Today, I’m confused and sad. I’m thinking about how Manchester was when I was growing up. I remember it being a good place to be a kid. I remember neighborhood block parties, summer days spent at the pool, little league practice, swim team, the high school homecoming parade down Main Street. I’m thinking about the contrast with this image and the way I see it now. The last time I was home, I noticed two new jail bond offices blocks from my house, my mother tells me the owner of the corner convenient store was pistol whipped, drug addicts randomly started shooting down the block, there are less families moving in, more moving out. My mom has been talking about how Manchester is changing for a while, but I never thought it had changed this much.

Before Omar Thornton, the 34-year-old shooter in Tuesday’s tragedy, was called in for a disciplinary hearing and shown video footage of his theft from Hartford Distributors, he had complained to friends and family about racial harassment in the workplace. He said there were racial epithets written on the bathroom wall, and a stick figure drawn with a noose around it. He said his supervisors made racially charged comments. He called his mother after he had shot and killed eight people to say that he had taken care of the racists who were bothering him. Then he turned the gun on himself. His family and friends cannot make sense of his actions.

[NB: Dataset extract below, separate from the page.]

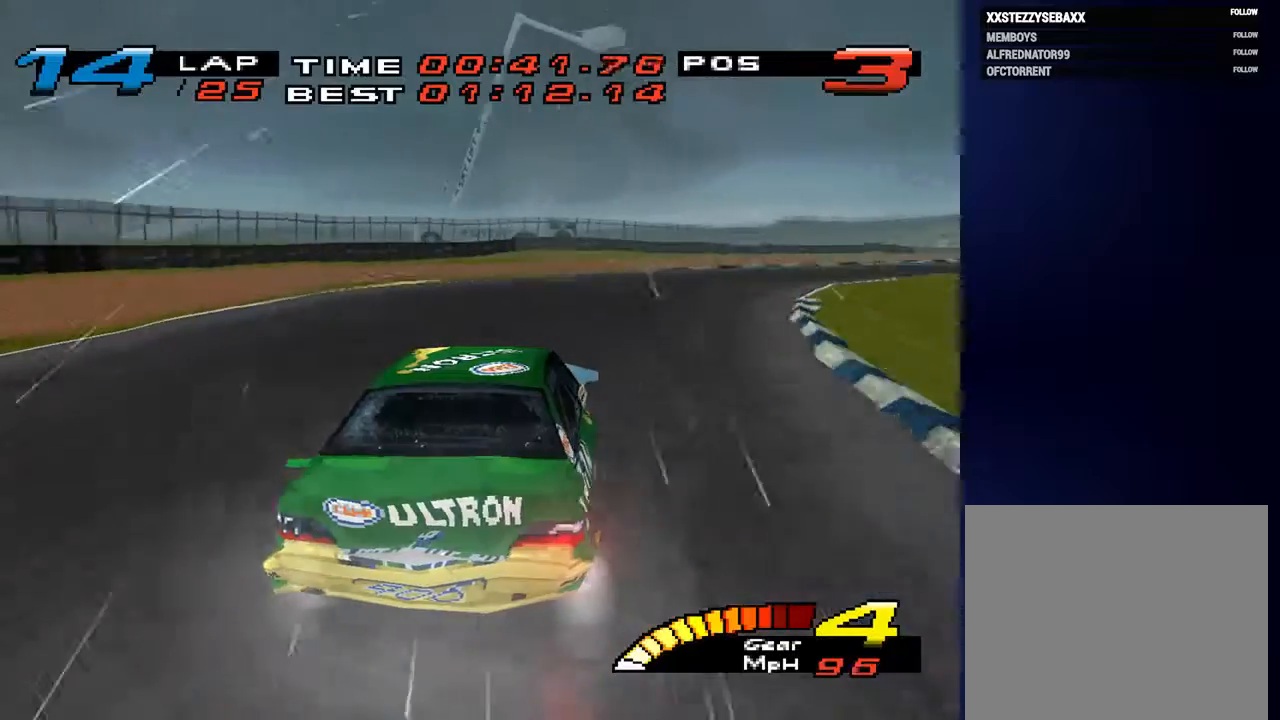
{"buttons": [], "left_stick": "down-right", "right_stick": "center", "events": [[300, "right_stick", "center"]]}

I got on facebook this morning to read the reactions of my community. I saw one post expressing frustration with the press “pulling the race card.” Comments agreed, most saying there was no good excuse for killing eight innocent people. One comment, however, read, “Whenever they do something wrong and get caught they try to blame the white man.”

I don’t know the specifics of Omar Thornton’s life. I do not think senseless violence is ever justified. But when I start to think about race dynamics in my town, I find it hard to just dismiss the racial overtones in the press coverage I’ve read. The racial composition of my town has changed substantially during my lifetime. Although my high school had failing test scores, we boasted the “highest diversity rates” in the state. If you took a walk down the hallways though, you’d quickly notice how segregated it was. Honors and AP classes were mostly white. General studies courses, on the opposite end of the spectrum, were mostly comprised of blacks and Latinos. The cafeteria was equally segregated.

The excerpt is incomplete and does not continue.